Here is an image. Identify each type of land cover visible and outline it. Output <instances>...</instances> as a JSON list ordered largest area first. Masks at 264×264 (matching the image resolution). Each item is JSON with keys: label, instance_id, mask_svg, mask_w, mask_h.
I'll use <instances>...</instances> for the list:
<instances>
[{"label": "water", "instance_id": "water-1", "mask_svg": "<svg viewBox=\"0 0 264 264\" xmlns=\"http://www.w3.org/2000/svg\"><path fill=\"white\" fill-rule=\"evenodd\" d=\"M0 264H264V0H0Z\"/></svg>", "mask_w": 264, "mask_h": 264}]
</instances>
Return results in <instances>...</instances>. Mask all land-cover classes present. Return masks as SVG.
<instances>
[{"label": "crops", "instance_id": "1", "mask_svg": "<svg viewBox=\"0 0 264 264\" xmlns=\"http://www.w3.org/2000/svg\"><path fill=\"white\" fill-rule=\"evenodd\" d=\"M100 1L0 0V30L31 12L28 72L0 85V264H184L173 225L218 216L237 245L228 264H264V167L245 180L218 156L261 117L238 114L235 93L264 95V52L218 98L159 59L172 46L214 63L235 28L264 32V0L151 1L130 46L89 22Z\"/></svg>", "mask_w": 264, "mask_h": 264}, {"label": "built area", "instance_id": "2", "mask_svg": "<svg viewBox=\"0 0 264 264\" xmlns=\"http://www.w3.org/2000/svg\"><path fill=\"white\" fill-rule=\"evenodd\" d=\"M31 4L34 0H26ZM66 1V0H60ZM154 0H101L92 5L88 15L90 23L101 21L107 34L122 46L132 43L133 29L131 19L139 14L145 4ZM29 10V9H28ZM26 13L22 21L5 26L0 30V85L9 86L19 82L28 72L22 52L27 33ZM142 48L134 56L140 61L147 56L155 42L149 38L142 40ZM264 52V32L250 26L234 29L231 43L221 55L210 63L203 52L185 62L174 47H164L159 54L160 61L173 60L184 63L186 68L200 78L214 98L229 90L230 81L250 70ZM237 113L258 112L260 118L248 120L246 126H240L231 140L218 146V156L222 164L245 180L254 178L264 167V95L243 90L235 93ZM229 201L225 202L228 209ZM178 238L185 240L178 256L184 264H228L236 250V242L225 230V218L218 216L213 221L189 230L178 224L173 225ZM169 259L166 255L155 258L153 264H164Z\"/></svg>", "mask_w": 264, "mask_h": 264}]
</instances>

## Instructions for the task
Reproduce everything from the line containing "Return results in" down to the end of the entries, swapping "land-cover classes" for "land-cover categories" and leaving all else unchanged.

## Expected answer
Return results in <instances>...</instances>. Mask all land-cover categories present. Return masks as SVG.
<instances>
[{"label": "crops", "instance_id": "1", "mask_svg": "<svg viewBox=\"0 0 264 264\" xmlns=\"http://www.w3.org/2000/svg\"><path fill=\"white\" fill-rule=\"evenodd\" d=\"M100 1L0 0V30L31 12L28 72L0 85V264H184L173 225L218 216L237 245L228 264H264V167L245 180L218 156L261 117L238 114L235 93L264 95V52L218 98L159 59L172 46L214 63L235 28L264 32V0L151 1L130 46L89 22Z\"/></svg>", "mask_w": 264, "mask_h": 264}, {"label": "built area", "instance_id": "2", "mask_svg": "<svg viewBox=\"0 0 264 264\" xmlns=\"http://www.w3.org/2000/svg\"><path fill=\"white\" fill-rule=\"evenodd\" d=\"M31 4L34 0H26ZM66 1V0H60ZM154 0H101L92 5L88 15L90 23L101 21L107 34L122 46L132 43L133 29L131 19L139 14L145 4ZM29 10V9H28ZM26 13L22 21L5 26L0 30V85L9 86L19 82L28 72L22 52L27 33ZM142 48L134 56L140 61L147 56L155 42L149 38L142 40ZM264 52V32L250 26L234 29L231 43L221 55L210 63L203 52L185 62L174 47H164L159 54L160 61L173 60L184 63L186 68L200 78L214 98L229 90L230 81L250 70ZM237 113L258 112L260 118L248 120L246 126H240L231 140L218 146V156L222 164L245 180L254 178L264 167V95L243 90L235 93ZM229 201L225 202L228 209ZM178 238L185 240L178 256L184 264H228L236 250V242L225 230V218L218 216L213 221L189 230L178 224L173 225ZM169 259L166 255L155 258L153 264H164Z\"/></svg>", "mask_w": 264, "mask_h": 264}]
</instances>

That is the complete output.